▸ **WORK INSTRUCTIONS**:
Reproduce every line of the entries below verbatim, omitting the pictures.
:: SUPPLIED INFORMATION ::
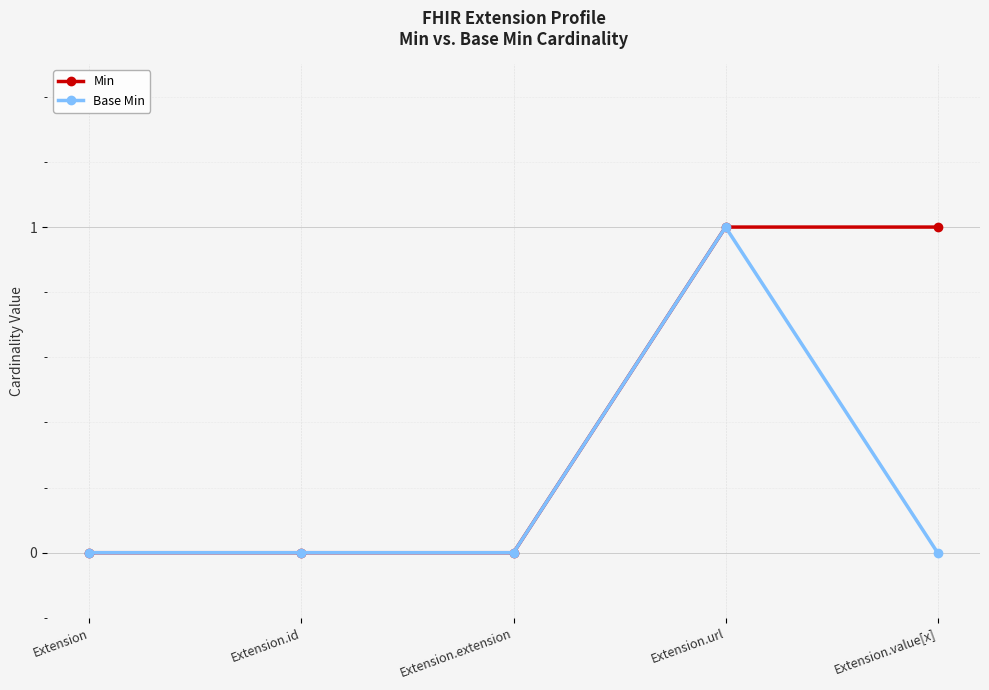

What is the label of the 2nd point from the left?

Extension.id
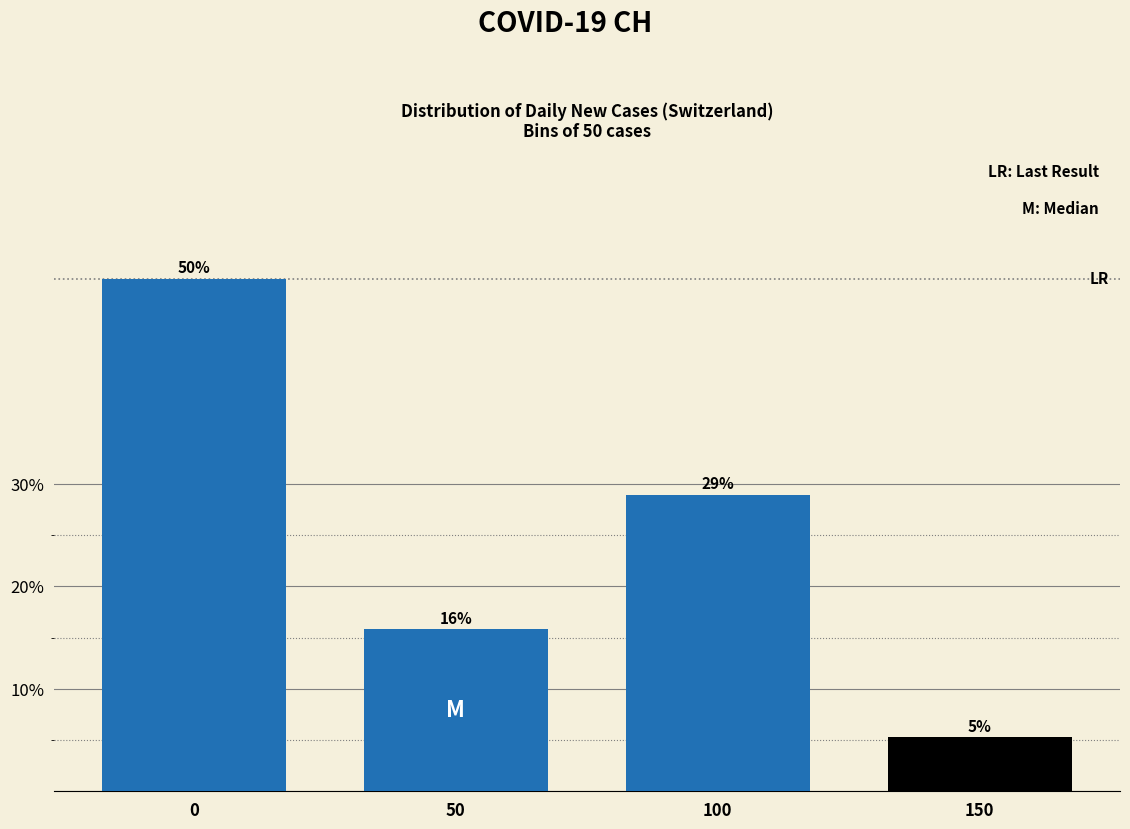

What is the greatest value displayed?

50.0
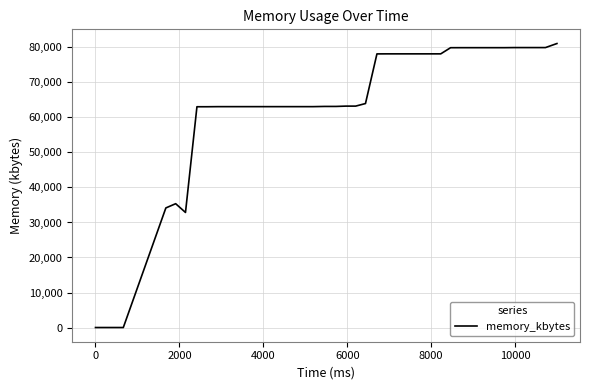

What is the greatest value displayed?

81104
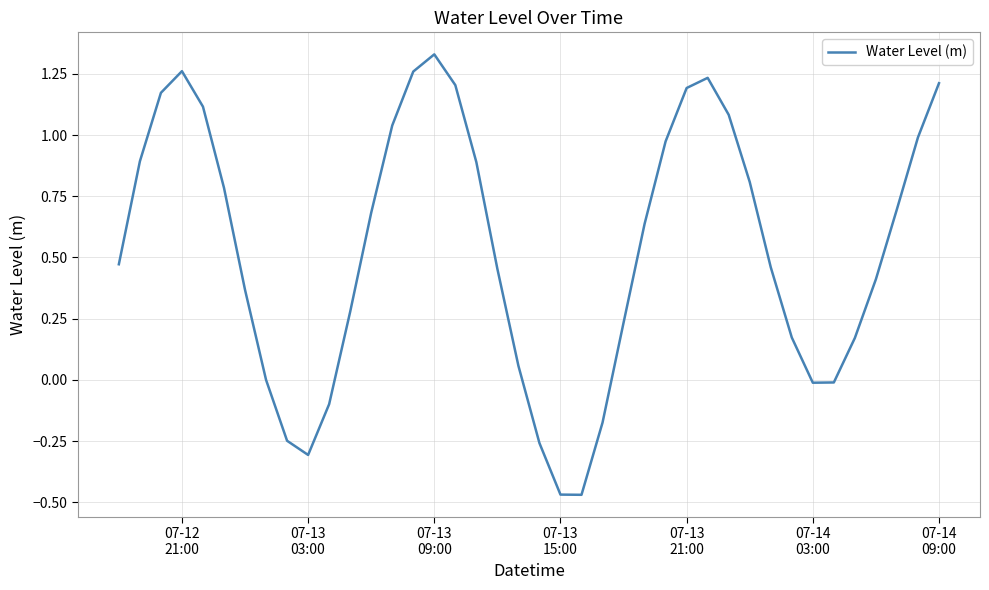

Does the chart have visible grid lines?

Yes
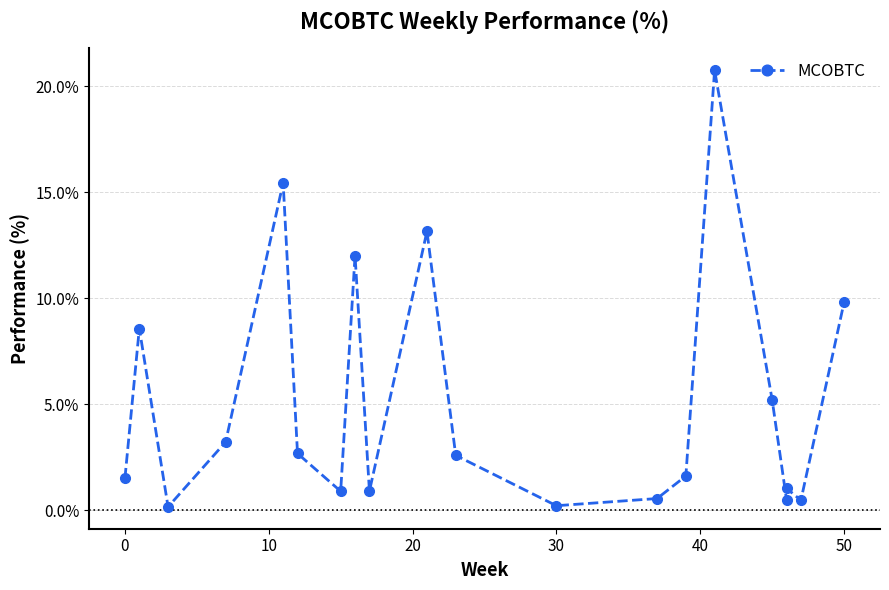

What is the smallest value displayed?

0.2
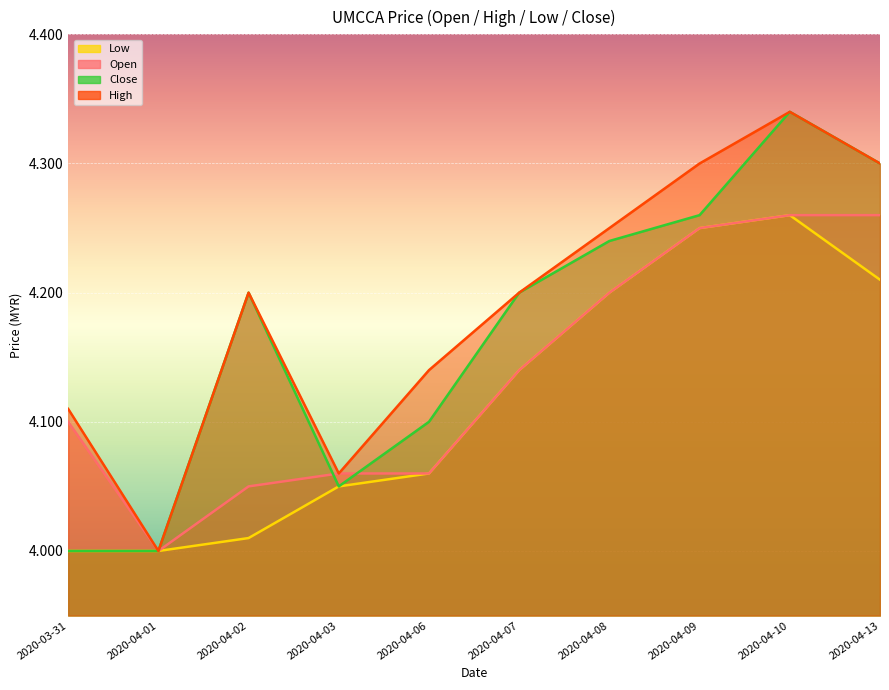

The value of high at 2020-04-02 is 5.9. True or false?

False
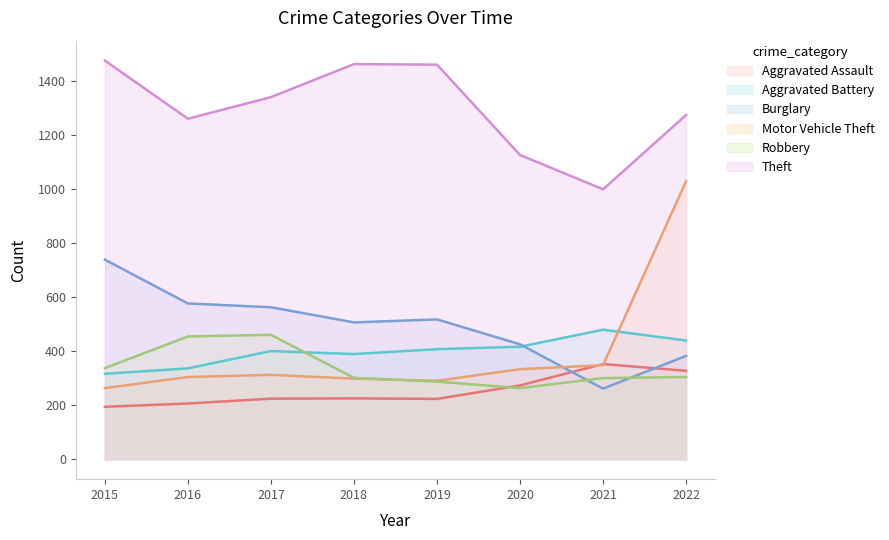

What value does the Aggravated Battery series have at 2016?

336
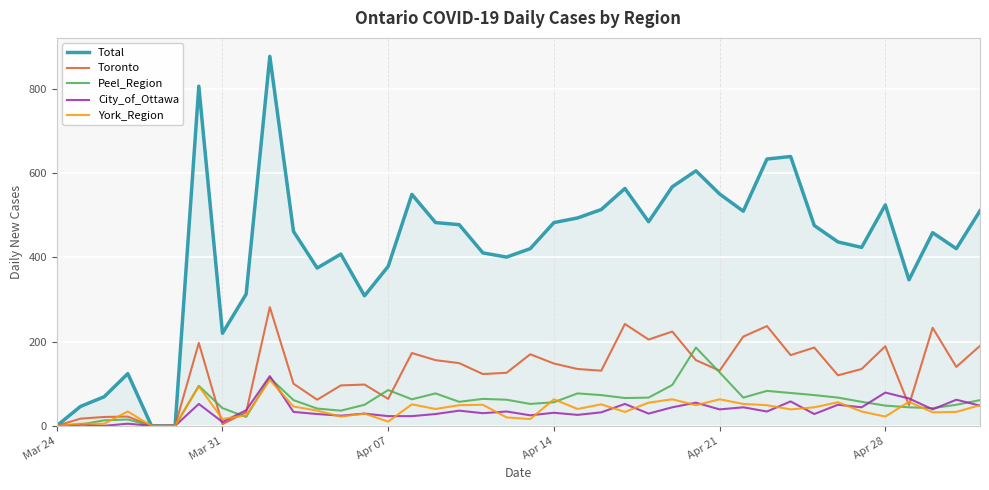

Which series has the widest spread of values?

Total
:::
▸ **SOLUTION TO THIS TASK**:
What is the label of the 2nd point from the left?

Extension.id

What is the greatest value displayed?

50.0

What is the greatest value displayed?

81104

Does the chart have visible grid lines?

Yes

What is the smallest value displayed?

0.2

The value of high at 2020-04-02 is 5.9. True or false?

False

What value does the Aggravated Battery series have at 2016?

336

Which series has the widest spread of values?

Total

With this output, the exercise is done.